Additional updates complementing Snowpark for Python include the following:

  • Snowflake Worksheets for Python, now in private preview, enables users to develop pipelines, ML models, and applications directly in Snowsight, Snowflakes user interface, using Python and Snowparks DataFrame APIs for Python, streamlining development with code auto-complete, and the ability to productise custom logic in seconds.
  • Snowflake's Streamlit Integration, currently in development, brings Python-based application development directly into Snowflake, enabling users to build interactive applications, and securely share, iterate, and collaborate with business teams to increase the impact of development.
  • Large Memory Warehouses, currently in development, empowers users to securely execute memory-intensive operations such as feature engineering and model training on large datasets using popular Python open-source libraries available through the Anaconda integration. SQL Machine Learning, starting with time-series forecasting now in private preview, empowers SQL users to embed ML-powered predictions into their everyday business intelligence and analytics to improve decision quality and speed.
  • Python's ecosystem of open-source packages is a top choice for developers, and Snowflake's continued partnership with Anaconda extends access to more Python packages in Snowflake, with all code running in a highly secure sandboxed environment. The Snowpark Accelerated program has also seen continued growth in large part due to Snowflakes Python advancements, with more partners building with Python to extend the power of the Data Cloud in their language of choice, the company states.
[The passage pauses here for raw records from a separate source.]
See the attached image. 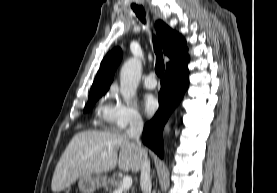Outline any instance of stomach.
I'll return each instance as SVG.
<instances>
[{"label":"stomach","instance_id":"stomach-1","mask_svg":"<svg viewBox=\"0 0 277 193\" xmlns=\"http://www.w3.org/2000/svg\"><path fill=\"white\" fill-rule=\"evenodd\" d=\"M107 185V177L104 175H88L79 178L78 186L81 193H93L96 189Z\"/></svg>","mask_w":277,"mask_h":193}]
</instances>
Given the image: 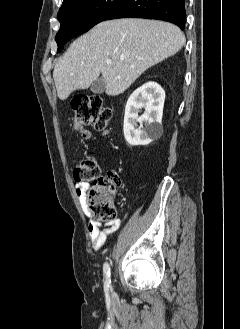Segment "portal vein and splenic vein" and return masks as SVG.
Masks as SVG:
<instances>
[{
  "mask_svg": "<svg viewBox=\"0 0 240 329\" xmlns=\"http://www.w3.org/2000/svg\"><path fill=\"white\" fill-rule=\"evenodd\" d=\"M106 63H107V64H111V60H107Z\"/></svg>",
  "mask_w": 240,
  "mask_h": 329,
  "instance_id": "1",
  "label": "portal vein and splenic vein"
}]
</instances>
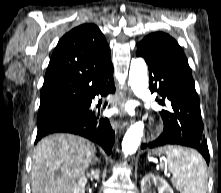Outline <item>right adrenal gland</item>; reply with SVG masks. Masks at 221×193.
<instances>
[{
    "label": "right adrenal gland",
    "mask_w": 221,
    "mask_h": 193,
    "mask_svg": "<svg viewBox=\"0 0 221 193\" xmlns=\"http://www.w3.org/2000/svg\"><path fill=\"white\" fill-rule=\"evenodd\" d=\"M93 161H94V163H95V162H100V160H99L98 157H95V158L93 159Z\"/></svg>",
    "instance_id": "1"
}]
</instances>
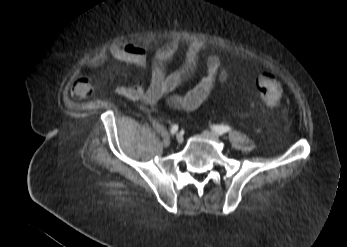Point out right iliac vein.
<instances>
[{
  "label": "right iliac vein",
  "mask_w": 347,
  "mask_h": 247,
  "mask_svg": "<svg viewBox=\"0 0 347 247\" xmlns=\"http://www.w3.org/2000/svg\"><path fill=\"white\" fill-rule=\"evenodd\" d=\"M176 140H177L178 143H182V142H183V136H182V134L178 133V134L176 135Z\"/></svg>",
  "instance_id": "1"
}]
</instances>
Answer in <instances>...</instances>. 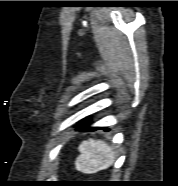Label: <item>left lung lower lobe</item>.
<instances>
[{
  "label": "left lung lower lobe",
  "instance_id": "obj_1",
  "mask_svg": "<svg viewBox=\"0 0 178 186\" xmlns=\"http://www.w3.org/2000/svg\"><path fill=\"white\" fill-rule=\"evenodd\" d=\"M88 119H90V117H86V118L82 119L80 122H78V127H81V128H83L85 130L98 129V127H91L90 125H91L92 121L88 120ZM103 129L109 130V129L105 128V127Z\"/></svg>",
  "mask_w": 178,
  "mask_h": 186
}]
</instances>
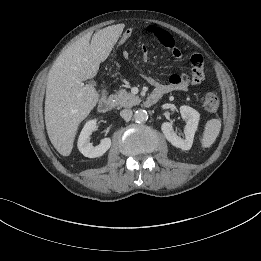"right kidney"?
<instances>
[{"mask_svg": "<svg viewBox=\"0 0 261 261\" xmlns=\"http://www.w3.org/2000/svg\"><path fill=\"white\" fill-rule=\"evenodd\" d=\"M96 120H90L84 125L79 138H78V149L85 156L89 158L100 157L106 153V151L111 147V139L104 138L101 140L100 144L93 146L89 142L92 131L96 129Z\"/></svg>", "mask_w": 261, "mask_h": 261, "instance_id": "right-kidney-1", "label": "right kidney"}]
</instances>
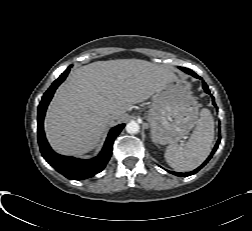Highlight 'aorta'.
Segmentation results:
<instances>
[{
  "mask_svg": "<svg viewBox=\"0 0 252 231\" xmlns=\"http://www.w3.org/2000/svg\"><path fill=\"white\" fill-rule=\"evenodd\" d=\"M140 126L135 121H132L126 125V131L130 134H136L139 132Z\"/></svg>",
  "mask_w": 252,
  "mask_h": 231,
  "instance_id": "762f6f07",
  "label": "aorta"
}]
</instances>
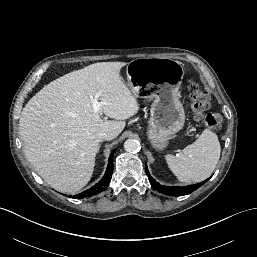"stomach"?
Segmentation results:
<instances>
[{
	"label": "stomach",
	"mask_w": 257,
	"mask_h": 257,
	"mask_svg": "<svg viewBox=\"0 0 257 257\" xmlns=\"http://www.w3.org/2000/svg\"><path fill=\"white\" fill-rule=\"evenodd\" d=\"M126 74L134 95L138 96L142 90L150 92L148 97L153 103L146 134L154 148H165L169 137L179 132L185 122L179 99L184 75L182 64L168 58L134 59L127 64Z\"/></svg>",
	"instance_id": "1"
}]
</instances>
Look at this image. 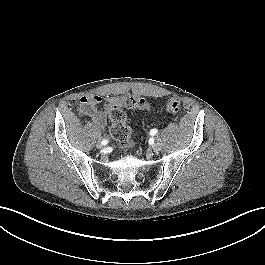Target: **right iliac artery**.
<instances>
[{
  "mask_svg": "<svg viewBox=\"0 0 265 265\" xmlns=\"http://www.w3.org/2000/svg\"><path fill=\"white\" fill-rule=\"evenodd\" d=\"M101 143H102L103 145H106V144H108V140L104 139Z\"/></svg>",
  "mask_w": 265,
  "mask_h": 265,
  "instance_id": "82829eb1",
  "label": "right iliac artery"
}]
</instances>
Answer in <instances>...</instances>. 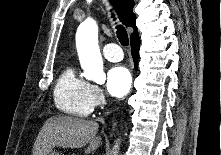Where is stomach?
Masks as SVG:
<instances>
[{
    "instance_id": "stomach-1",
    "label": "stomach",
    "mask_w": 221,
    "mask_h": 155,
    "mask_svg": "<svg viewBox=\"0 0 221 155\" xmlns=\"http://www.w3.org/2000/svg\"><path fill=\"white\" fill-rule=\"evenodd\" d=\"M47 155H62L59 152L55 151V150H51Z\"/></svg>"
}]
</instances>
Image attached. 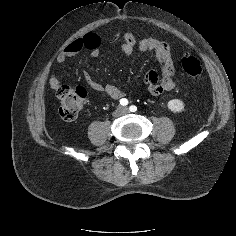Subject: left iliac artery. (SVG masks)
<instances>
[{
    "label": "left iliac artery",
    "instance_id": "44dca946",
    "mask_svg": "<svg viewBox=\"0 0 236 236\" xmlns=\"http://www.w3.org/2000/svg\"><path fill=\"white\" fill-rule=\"evenodd\" d=\"M129 109H130L131 112H135L137 110V107L132 105V106H130Z\"/></svg>",
    "mask_w": 236,
    "mask_h": 236
}]
</instances>
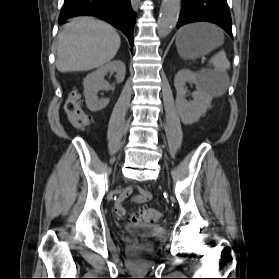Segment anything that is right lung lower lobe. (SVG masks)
I'll use <instances>...</instances> for the list:
<instances>
[{"instance_id":"right-lung-lower-lobe-1","label":"right lung lower lobe","mask_w":279,"mask_h":279,"mask_svg":"<svg viewBox=\"0 0 279 279\" xmlns=\"http://www.w3.org/2000/svg\"><path fill=\"white\" fill-rule=\"evenodd\" d=\"M74 16H95L120 29L133 46L136 13L130 0H65L58 21Z\"/></svg>"}]
</instances>
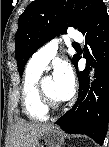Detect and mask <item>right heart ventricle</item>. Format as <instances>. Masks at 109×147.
<instances>
[{"mask_svg":"<svg viewBox=\"0 0 109 147\" xmlns=\"http://www.w3.org/2000/svg\"><path fill=\"white\" fill-rule=\"evenodd\" d=\"M41 72V70L28 65L23 75L21 88L24 113L35 121H43L48 117V110L43 107L38 93Z\"/></svg>","mask_w":109,"mask_h":147,"instance_id":"right-heart-ventricle-1","label":"right heart ventricle"}]
</instances>
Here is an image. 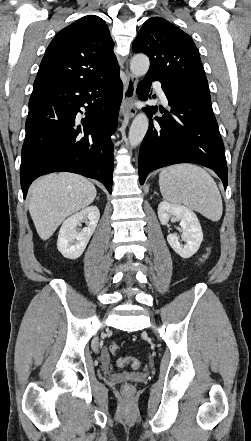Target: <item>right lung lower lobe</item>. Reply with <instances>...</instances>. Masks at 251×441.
I'll return each mask as SVG.
<instances>
[{"label": "right lung lower lobe", "mask_w": 251, "mask_h": 441, "mask_svg": "<svg viewBox=\"0 0 251 441\" xmlns=\"http://www.w3.org/2000/svg\"><path fill=\"white\" fill-rule=\"evenodd\" d=\"M122 95L119 70L89 83L32 92L21 152L24 198L37 177L56 171L97 179L112 192L110 136L117 128ZM80 107L87 111L81 120Z\"/></svg>", "instance_id": "obj_1"}]
</instances>
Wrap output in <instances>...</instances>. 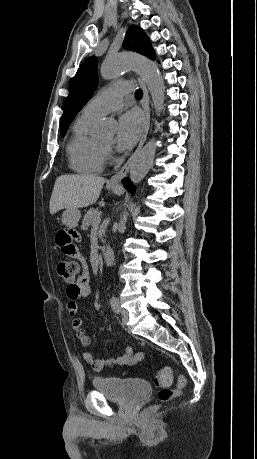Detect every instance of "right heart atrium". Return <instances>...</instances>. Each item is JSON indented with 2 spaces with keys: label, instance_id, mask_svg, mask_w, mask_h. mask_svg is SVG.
<instances>
[{
  "label": "right heart atrium",
  "instance_id": "obj_1",
  "mask_svg": "<svg viewBox=\"0 0 257 459\" xmlns=\"http://www.w3.org/2000/svg\"><path fill=\"white\" fill-rule=\"evenodd\" d=\"M109 154H110V151L108 149L105 150V156H109Z\"/></svg>",
  "mask_w": 257,
  "mask_h": 459
}]
</instances>
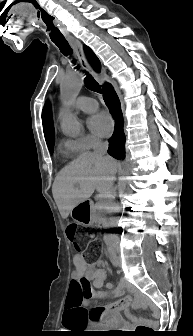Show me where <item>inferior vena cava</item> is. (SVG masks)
Segmentation results:
<instances>
[{
  "mask_svg": "<svg viewBox=\"0 0 193 336\" xmlns=\"http://www.w3.org/2000/svg\"><path fill=\"white\" fill-rule=\"evenodd\" d=\"M93 149H94V153L100 156H103L104 157L103 159L105 161L109 158V156H107L108 142H102L99 139H95L93 142ZM109 167L112 169L114 166L111 164ZM114 175H116V172H112L108 178V184L110 187L109 195L113 199L115 198V191L113 189V181L115 179Z\"/></svg>",
  "mask_w": 193,
  "mask_h": 336,
  "instance_id": "602c4592",
  "label": "inferior vena cava"
}]
</instances>
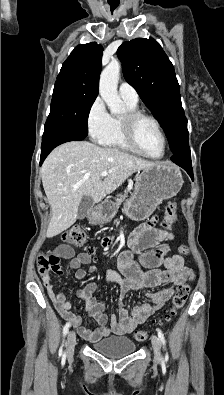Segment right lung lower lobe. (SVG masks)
Listing matches in <instances>:
<instances>
[{
  "label": "right lung lower lobe",
  "instance_id": "right-lung-lower-lobe-1",
  "mask_svg": "<svg viewBox=\"0 0 224 395\" xmlns=\"http://www.w3.org/2000/svg\"><path fill=\"white\" fill-rule=\"evenodd\" d=\"M85 137L75 133L65 125L46 123L42 136L40 165L47 155L58 145L69 141H81Z\"/></svg>",
  "mask_w": 224,
  "mask_h": 395
}]
</instances>
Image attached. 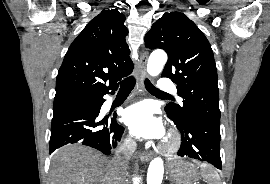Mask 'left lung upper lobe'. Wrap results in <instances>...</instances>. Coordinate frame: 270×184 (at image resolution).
<instances>
[{
	"mask_svg": "<svg viewBox=\"0 0 270 184\" xmlns=\"http://www.w3.org/2000/svg\"><path fill=\"white\" fill-rule=\"evenodd\" d=\"M147 48L168 53L162 77L177 84L183 105H167L165 111L179 124L192 117L220 124L217 69L211 45L185 14L170 12L158 19L145 35Z\"/></svg>",
	"mask_w": 270,
	"mask_h": 184,
	"instance_id": "obj_1",
	"label": "left lung upper lobe"
}]
</instances>
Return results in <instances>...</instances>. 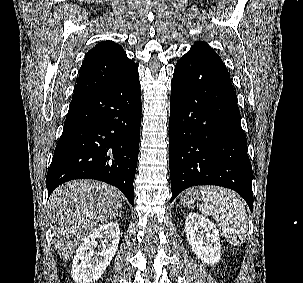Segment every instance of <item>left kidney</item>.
Here are the masks:
<instances>
[{
	"mask_svg": "<svg viewBox=\"0 0 303 283\" xmlns=\"http://www.w3.org/2000/svg\"><path fill=\"white\" fill-rule=\"evenodd\" d=\"M186 237L192 251L208 265L220 260V236L216 226L207 218L190 213L185 221Z\"/></svg>",
	"mask_w": 303,
	"mask_h": 283,
	"instance_id": "left-kidney-1",
	"label": "left kidney"
}]
</instances>
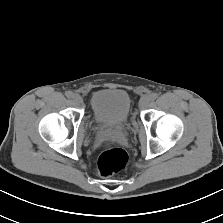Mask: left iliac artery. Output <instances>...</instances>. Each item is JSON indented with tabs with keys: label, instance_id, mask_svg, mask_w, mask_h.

Getting access to the right data quickly and efficiently is critical for improving developer productivity, building ML models with increased accuracy, and delivering more powerful applications, Snowflake states. According to the company, the latest enhancements enable teams to experiment faster, with more data at their fingertips, driving increased programming capabilities and deeper insights for users.

New innovations include:

  • Streaming Data Support to eliminate the boundaries between streaming and batch pipelines with Snowpipe Streaming, now in private preview, for serverless ingestion of streaming data, and Materialised Tables, currently in development, which make it simple to transform streaming data declaratively.
  • Iceberg Tables in Snowflake, currently in development, to enable users to work with Apache Iceberg, a popular open table format, in external storage while taking advantage of the Snowflake platform, simplifying overall data management and enabling architectural flexibility.
  • External Tables for On-Premises Storage, now in private preview, to allow users to access their data in on-premises storage systems like Dell Technologies, Pure Storage, and more from Snowflake so they can benefit from the elasticity of the Data Cloud without moving this data.

Snowflake senior vice president Christian Kleinerman says, “We are heavily investing in Python to make it easier for data scientists, data engineers, and application developers to build even more in the Data Cloud, without governance trade-offs.

"Our latest innovations extend the value of our customers data-driven ecosystems, enabling them with more access to data and new ways to develop with it directly in Snowflake.

"These capabilities, paired with Snowflake's best of class data security and privacy, are changing the way teams experiment, iterate, and collaborate with data to drive value.